Sidney Coleman's opinion on interpretation in his Dirac lecture

[PeterDonis]

Turns out L should be consistent with those more mundane measurement operators. They should be a simple refinement of L.

Please show this explicitly, or give a reference that does so. It does not seem at all obvious to me, but I'm not very familiar with the concepts you're using.

 

[Sambuco]

In case it helps, I'll share my interpretation of what Coleman is trying to say. He begins by defining the operator $L$ as having straight line for the ionization track in the cloud chamber as an eigenstate with eigenvalue +1. Then, by linearity, this means that a superposition of straight line tracks is also an eigenstate of the operator with eigenvalue +1. In principle, this seems to suggest that we should see a superposition of straight line tracks, not just one. However, Coleman argues that this is incorrect because the observer is also a quantum system, and that by incorporating it into the state vector, time evolution will result in an eigenstate consisting of a superposition of states, each of which has an observer who has seen a straight line track. In this way, he demonstrates that QM predicts the "experience" of seeing a straight line track. At this point, I don't know what else can be said about it, because Coleman isn't clear on the matter. That is, if he assumes that the quantum state represents physical reality, then this is nothing more than the many-worlds interpretation.

Lucas.

 

[gentzen]

Please show this explicitly, or give a reference that does so. It does not seem at all obvious to me, but I'm not very familiar with the concepts you're using.

For "my fixed version of" Demystifier's simplified scenario, L was defined as

L |neutral_L, neutral_R⟩ = 0
L |ionized_L, neutral_R⟩ = |ionized_L, neutral_R⟩
L |neutral_L, ionized_R⟩ = |neutral_L, ionized_R⟩
L |ionized_L, ionized_R⟩ = 0

The "more mundane measurement operators" would just measure a single classical state.

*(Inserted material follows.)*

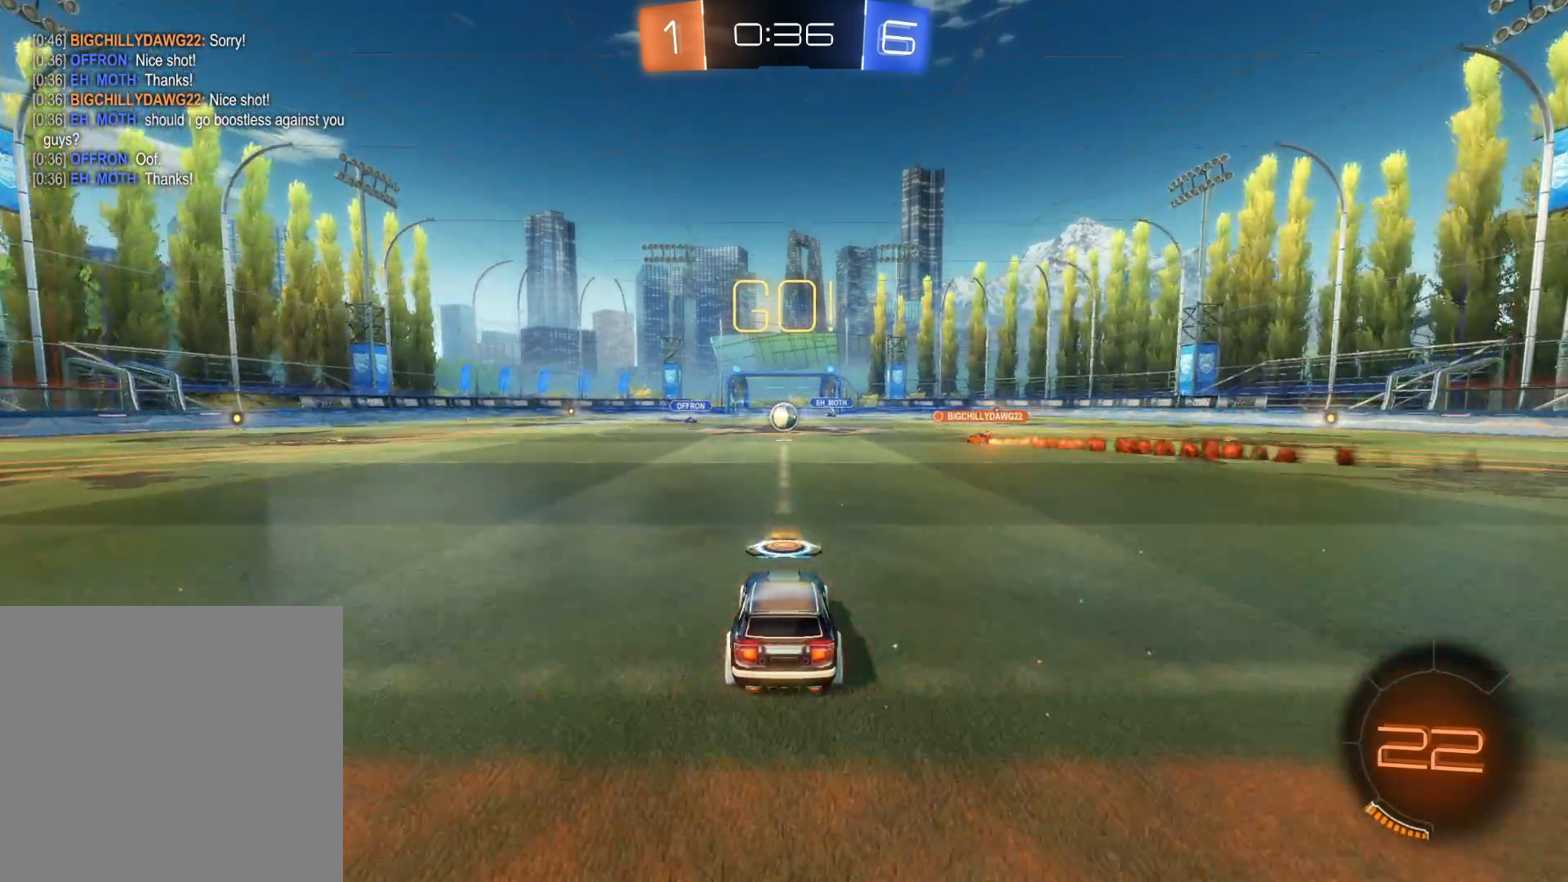
{"buttons": ["R2"], "left_stick": "center", "right_stick": "center", "events": [[133, "R2", "down"]]}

For example, an operator M_{iL,nR} could be defined via
M_{iL,nR} |neutral_L, neutral_R⟩ = 0
M_{iL,nR} |ionized_L, neutral_R⟩ = |ionized_L, neutral_R⟩
M_{iL,nR} |neutral_L, ionized_R⟩ = 0
M_{iL,nR} |ionized_L, ionized_R⟩ = 0

M_{iL,nR} measures, whether the state of the chamber is such that the left atom is ionized and the right atom is still neutral.
M_{iL,nR} commutes with L, i.e. L M_{iL,nR} = M_{iL,nR} L, because there exists a basis of shared eigenstates. And if I would define similar operators M_{nL,nR}, M_{iL,iR}, and M_{nL,iR}, similar statements would apply to them.

In conclusion, measuring L doesn't put up any restriction for talk about what would have happened if M_{iL,nR} or any of the other mundane measurements operators would have been measured. (Well, consistent histories doesn't say "would have been measured", but is just concerned with talk about the state as if it had the measurable properties.)

 

[Sambuco]

As a addition to my post #92, Coleman's argument is not equivalent to what Mott presents in his seminal 1929 work. Mott demonstrates that if an $\alpha$ particle is emitted in a cloud chamber such that its initial state is spherically symmetric, and we assume that it ionizes atoms in its path, the probability of two or more ionization events is negligible unless these events, along with the point of emission, lie on a straight line. Mott uses the probabilistic interpretation of the wave function, he never presupposes that the wave function represents the physical reality or anything of the sort.

Lucas.

 

[PeterDonis]

measuring L doesn't put up any restriction for talk about what would have happened if M_{iL,nR} or any of the other mundane measurements operators would have been measured.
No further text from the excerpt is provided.